*** Opening Data provided ***

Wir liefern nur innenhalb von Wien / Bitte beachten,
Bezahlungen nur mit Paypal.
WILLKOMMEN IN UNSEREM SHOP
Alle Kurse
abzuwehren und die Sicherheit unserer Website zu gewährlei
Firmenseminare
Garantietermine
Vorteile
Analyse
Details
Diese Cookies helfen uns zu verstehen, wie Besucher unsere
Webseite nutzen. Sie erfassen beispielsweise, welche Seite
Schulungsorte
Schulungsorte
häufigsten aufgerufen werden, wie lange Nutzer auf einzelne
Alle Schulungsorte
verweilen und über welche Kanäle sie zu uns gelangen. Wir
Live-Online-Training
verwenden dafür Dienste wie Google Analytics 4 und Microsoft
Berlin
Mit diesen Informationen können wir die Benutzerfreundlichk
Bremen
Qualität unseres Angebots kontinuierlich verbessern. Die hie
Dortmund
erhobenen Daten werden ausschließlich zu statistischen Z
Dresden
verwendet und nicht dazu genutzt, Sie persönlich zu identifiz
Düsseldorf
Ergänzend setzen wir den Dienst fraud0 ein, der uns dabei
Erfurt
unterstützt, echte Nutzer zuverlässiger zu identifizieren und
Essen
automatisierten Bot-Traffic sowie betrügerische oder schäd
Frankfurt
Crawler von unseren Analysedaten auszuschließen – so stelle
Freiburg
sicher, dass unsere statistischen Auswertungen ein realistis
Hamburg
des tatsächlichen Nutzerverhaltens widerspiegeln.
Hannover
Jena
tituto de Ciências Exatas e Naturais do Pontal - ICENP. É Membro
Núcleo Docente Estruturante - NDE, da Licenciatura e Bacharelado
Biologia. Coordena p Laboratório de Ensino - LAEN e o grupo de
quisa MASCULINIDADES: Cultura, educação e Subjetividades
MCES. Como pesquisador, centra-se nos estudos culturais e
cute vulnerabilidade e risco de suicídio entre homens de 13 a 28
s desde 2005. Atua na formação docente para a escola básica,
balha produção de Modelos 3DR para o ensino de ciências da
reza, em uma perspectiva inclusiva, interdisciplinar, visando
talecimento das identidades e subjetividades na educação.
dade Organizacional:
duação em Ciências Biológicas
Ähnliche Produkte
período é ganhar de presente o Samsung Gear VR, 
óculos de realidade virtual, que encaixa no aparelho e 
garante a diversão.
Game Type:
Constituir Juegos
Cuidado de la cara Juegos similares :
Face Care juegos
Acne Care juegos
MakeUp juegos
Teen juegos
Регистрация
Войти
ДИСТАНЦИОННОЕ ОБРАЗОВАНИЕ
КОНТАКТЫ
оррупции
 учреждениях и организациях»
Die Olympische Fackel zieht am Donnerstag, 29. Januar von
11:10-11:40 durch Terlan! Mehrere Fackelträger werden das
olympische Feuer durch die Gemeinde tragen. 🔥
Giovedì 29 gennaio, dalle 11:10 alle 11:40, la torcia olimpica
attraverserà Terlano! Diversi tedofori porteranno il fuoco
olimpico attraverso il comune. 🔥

*** Closing Data provided ***

## Directive
Scan the data for the string "statistischen" and copy each line in which it occurs.

## Exercise output
erhobenen Daten werden ausschließlich zu statistischen Z
sicher, dass unsere statistischen Auswertungen ein realistis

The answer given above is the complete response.